### Exercise goal
Summarize the Harry Potter reader comments below in exactly two sentences.

I read the first book when the Goblet of Fire had just come out. I wonder if the thrill of waiting for the next book with the rest of the world added to my appreciation of the books.
My girlfriend still re-reads them, but I haven't picked up a HP in a long time.
I blew through all of them in the Summer of 2007, because I figured with the last book out, I may as well have knowledge of what everyone was talking about.
What I like best about the series is the way a lot of the characters grow. There are a few in mind, but I'm not sure how spoiler-y I'm allowed to get in here, so I'll save it for now.
I love me some HP. I don't think the movies are very good but it's wonderful how the casting director got so many of the characters (the Weasleys, Dudley, Hagrid) exactly as I'd pictured them.
Having a kid roughly the same age as Harry, as the books progressed, I have read all of them and at a certain point started showing up at midnight to get the new copies. Once, even, without daughter in tow.
Initially I had ignored the series as juvenile, marking off the hype as excitement around an easy-to-read series that was fluffy fun. A few months after The Half-Blood Prince came out and everyone else had read it, I read the complete series to date and tried to find any information on the unreleased final book. I was unemployed, so I had time to read through a lot of fan sites, delving into theories and wild guesses based on the smallest fragments. My then-girlfriend (now-wife) came home after work to find me in my bathrobe, looking a bit out of it. I hadn't done any house work, and she was not impressed at the "research" I had done.
We got the Lego Harry Potter game for the Wii, and it's a lot of fun. It follows the movies instead of the books, and it's an abbreviation beyond that as the other Lego games are, but it's a lot of fun so far. The co-op mode can be dizzying at first, but we've gotten used to it. No more pulling your team-mate off the edge if you plunge ahead. MUCH better than the the other Harry Potter Wii game I played, because you don't have to wave the wiimote like a wand. Great idea, awkward in execution.
I got the first book by accident . . . I was picking up my online orders at the library, and found the book among the one I'd requested. I loved it. I enjoy the movies too, but the books are better throughout. I cannot imagine a movie version that will come close to the satisfaction of the way Deathly Hallows tied up the entire story, with a bow yet.
I am envious that you get to enjoy these books for the first time. They are truly imaginative, and their increasing darkness as the children mature is very satisfying.
In my humble opinion they start out better than they end up. She really, really needed an editor with guts towards the end. I didn't much care for how it ended, but that's subjective of course, and I seem to be in the minority.
I read the whole series one after the other over about a month and really enjoyed them all. I think the enjoyment was partly the knowledge that there was so much or to come - I'm a great fan of the epic novel and, as a fairly fast reader, often find myself disappointed that a book finishes just as I'm getting settled into it. With this series, I could relax in the knowledge that it was OK to invest myself in the story without worrying that it was all going to end too soon.
I caught one of the movies on TV and found it entertaining enough to make me dig out the book. I'll read the rest at some point, maybe wait for winter when I am constantly looking for stuff to do though.
I had just moved to Seattle and saw all these adults reading either the second or third book and decided I'd finally chump in and see what all the fuss was about. I loved the books that were out and waited with bated breath for each one to be released. The movies aren't quite as good as the books, but I find them really enjoyable as well.
Like gaspode said - not all books (or movies!) have to be great literature. There's nothing wrong with enjoying a book (or movie!) just because*.
*Which is how I explain my liking of the Twilight series. Shut up.

### Stored data
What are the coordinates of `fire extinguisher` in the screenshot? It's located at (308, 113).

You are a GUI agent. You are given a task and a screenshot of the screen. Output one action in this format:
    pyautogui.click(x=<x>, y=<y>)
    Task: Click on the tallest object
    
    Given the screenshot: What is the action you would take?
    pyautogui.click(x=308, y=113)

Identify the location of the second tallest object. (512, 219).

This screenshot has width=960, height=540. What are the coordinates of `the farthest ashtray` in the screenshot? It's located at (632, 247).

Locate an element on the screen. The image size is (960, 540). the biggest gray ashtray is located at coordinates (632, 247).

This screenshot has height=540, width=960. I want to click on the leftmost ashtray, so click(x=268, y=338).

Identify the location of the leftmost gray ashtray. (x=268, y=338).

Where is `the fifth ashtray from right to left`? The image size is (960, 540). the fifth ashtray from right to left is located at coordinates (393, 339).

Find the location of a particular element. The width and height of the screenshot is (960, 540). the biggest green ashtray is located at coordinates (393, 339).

### Output of the task
Readers describe how they came to the Harry Potter books: some waited for each new release, some read them all in one stretch, one had first dismissed them as juvenile, one found the first book by accident at the library, and one picked up a book after seeing a movie on TV. Many say they loved the books and several call the movies enjoyable but weaker, while one commenter thinks the series starts out better than it ends and needed a bolder editor.